A clear lesson from ongoing advances in deep learning is that large overparameterized models can achieve unsurpassed performance in settings where a sufficiently large amount of data and computation are available. A much more open question is how we can improve the generalization properties of these models when we have a limited amount of data, or a limited amount of labels. In this talk I will discuss how we can combine the principles of probabilistic programming with those of deep learning to design models that incorporate inductive biases that aid generalization. I will provide examples of models that can be trained in an unsupervised or semi-supervised manner to learn structured representations of interpretable variables of interest. I will also discuss ongoing research to improve scalability of inference and evaluate generalization properties of learned models.

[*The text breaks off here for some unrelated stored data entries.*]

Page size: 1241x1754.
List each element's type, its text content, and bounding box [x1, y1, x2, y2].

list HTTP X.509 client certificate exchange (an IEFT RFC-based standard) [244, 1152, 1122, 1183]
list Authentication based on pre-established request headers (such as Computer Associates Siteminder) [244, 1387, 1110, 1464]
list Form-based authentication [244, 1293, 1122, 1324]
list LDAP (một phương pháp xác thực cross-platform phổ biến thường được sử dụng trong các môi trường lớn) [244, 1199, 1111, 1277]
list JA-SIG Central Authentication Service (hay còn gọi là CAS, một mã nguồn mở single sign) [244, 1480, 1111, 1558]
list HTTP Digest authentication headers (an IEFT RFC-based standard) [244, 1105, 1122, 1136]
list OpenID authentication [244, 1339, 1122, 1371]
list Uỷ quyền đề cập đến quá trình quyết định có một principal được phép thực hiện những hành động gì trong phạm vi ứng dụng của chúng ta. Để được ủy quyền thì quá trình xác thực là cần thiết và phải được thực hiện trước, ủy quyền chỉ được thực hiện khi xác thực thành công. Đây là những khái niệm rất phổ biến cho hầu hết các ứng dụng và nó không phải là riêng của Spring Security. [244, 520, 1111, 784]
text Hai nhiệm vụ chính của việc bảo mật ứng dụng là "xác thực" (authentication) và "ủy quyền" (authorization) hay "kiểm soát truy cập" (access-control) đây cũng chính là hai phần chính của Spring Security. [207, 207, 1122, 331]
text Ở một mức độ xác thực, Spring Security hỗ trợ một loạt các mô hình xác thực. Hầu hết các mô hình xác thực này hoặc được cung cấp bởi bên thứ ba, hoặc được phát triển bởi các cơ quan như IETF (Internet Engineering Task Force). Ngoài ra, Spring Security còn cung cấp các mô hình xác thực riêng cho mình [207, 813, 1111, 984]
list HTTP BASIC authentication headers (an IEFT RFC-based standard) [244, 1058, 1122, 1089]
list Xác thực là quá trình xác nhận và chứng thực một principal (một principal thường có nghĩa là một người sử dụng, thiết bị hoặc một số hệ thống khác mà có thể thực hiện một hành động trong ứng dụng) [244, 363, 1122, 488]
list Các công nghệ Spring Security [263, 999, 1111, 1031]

Approximating and Manipulating Probability Distributions with Transport, Justin Solomon

The theory of optimal transport defines a metric on the space of probability distributions that lifts the metric of the underlying geometric domain. The structure of this geometry on the space of probability distributions has several favorable properties for tasks in inference and learning. In this talk, I will introduce recent work applying transport to a variety of computational tasks in learning and statistics, including computation of coresets for efficient and approximate learning, distributionally-robust learning in the semi-supervised setting, and overcoming symmetry issues in Bayesian inference. I also will discuss computational techniques employed to overcome the computational cost of evaluating and manipulating transport distances in practice. [Joint work with E. Chien, S. Claici, C. Frogner, F. Mirzazadeh, P. Monteiller, and M. Yurochkin]

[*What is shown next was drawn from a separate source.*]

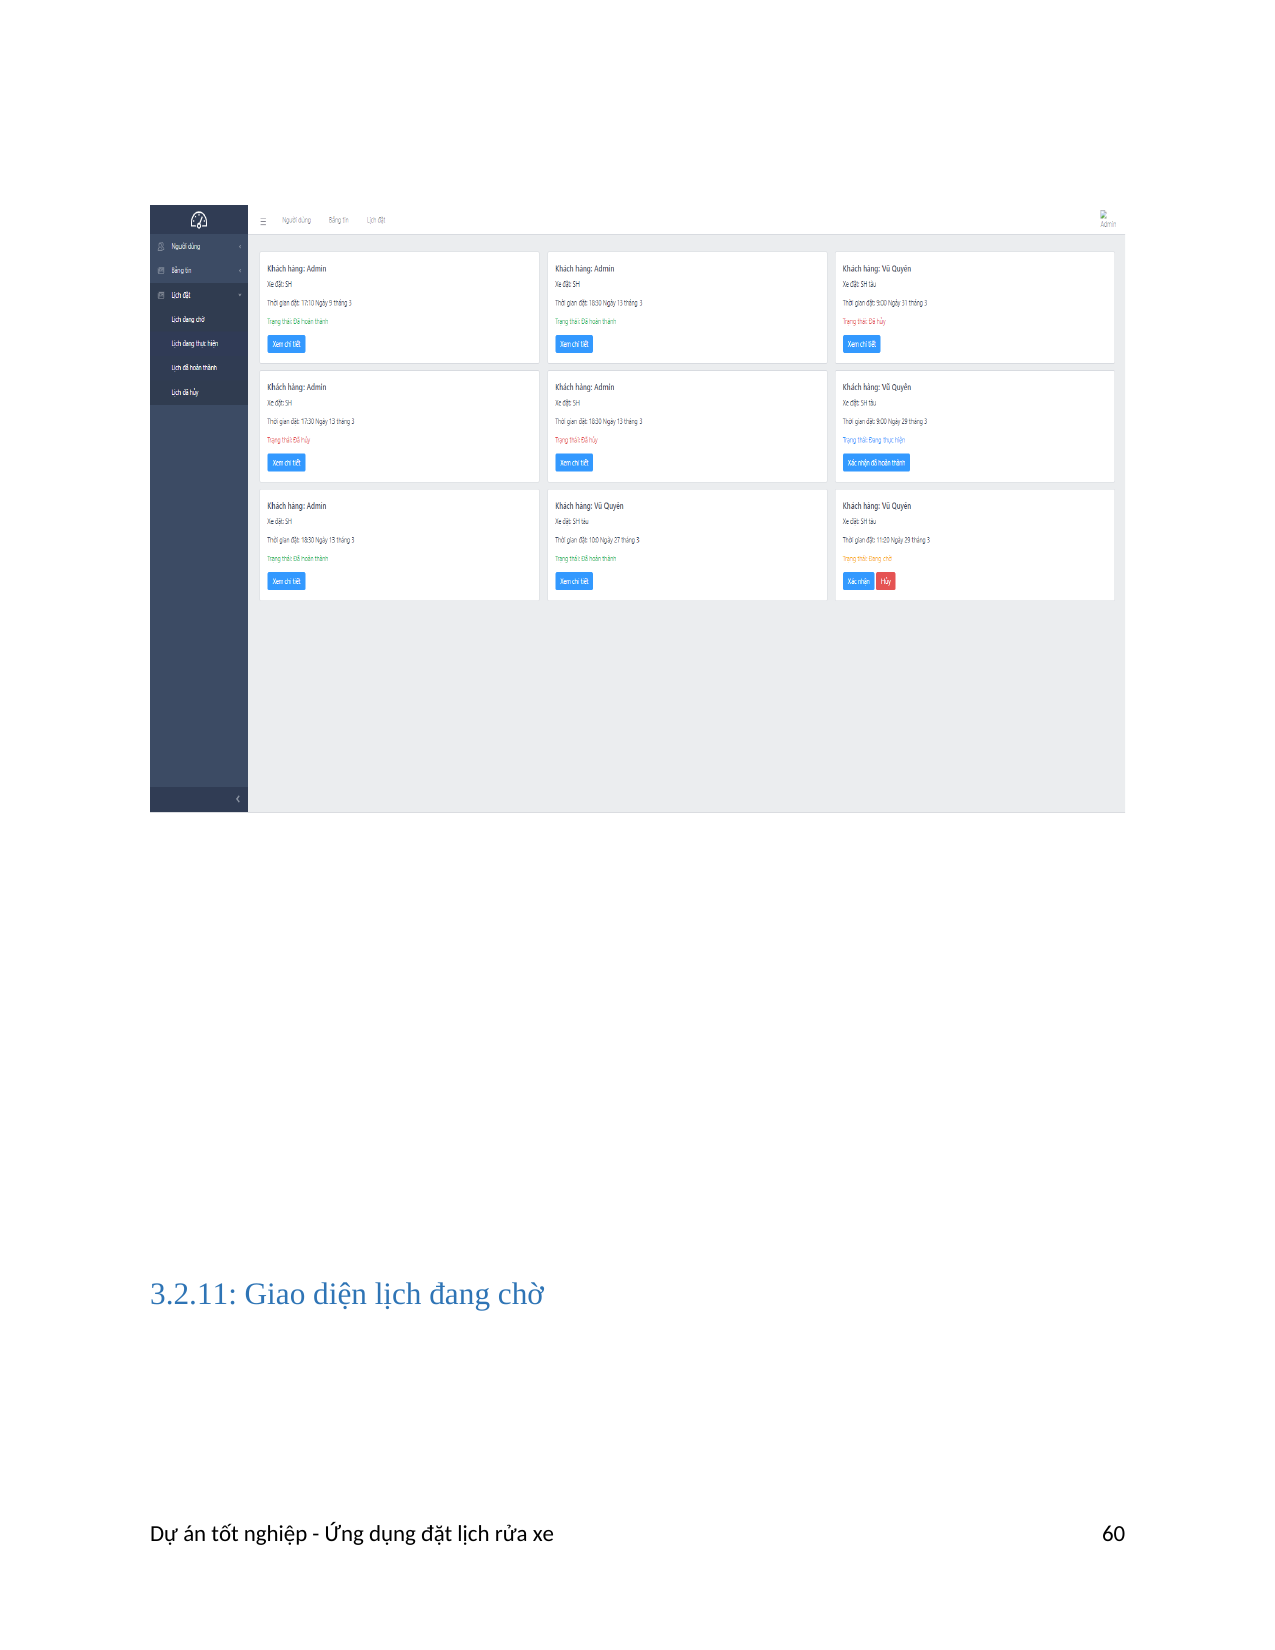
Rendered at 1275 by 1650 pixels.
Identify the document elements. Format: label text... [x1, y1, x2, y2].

picture [150, 205, 1125, 814]
text 3.2.11: Giao diện lịch đang chờ [150, 1276, 1125, 1311]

Probabilistic Programming and Artificial Intelligence, Vikash Mansingka

Probabilistic programming is an emerging field at the intersection of programming languages, probability theory, and artificial intelligence. This talk will show how to use recently developed probabilistic programming languages to build systems for robust 3D computer vision, without requiring any labeled training data; for automatic modeling of complex real-world time series; and for machine-assisted analysis of experimental data in synthetic biology that is too small and messy for standard approaches from machine learning and statistics. This talk will use these applications to illustrate recent technical innovations in probabilistic programming that formalize and unify modeling approaches from multiple eras of AI, including generative models, neural networks, symbolic programs, causal Bayesian networks, and hierarchical Bayesian modeling. Specifically, it will present languages in which models are represented using executable code, and in which inference is programmable using novel constructs for Monte Carlo, optimization-based, and neural inference. It will also present techniques for Bayesian learning of probabilistic program structure and parameters from real-world data. Finally, this talk will review challenges and research opportunities in the development and use of general-purpose probabilistic programming languages that performant enough and flexible enough for real-world AI engineering.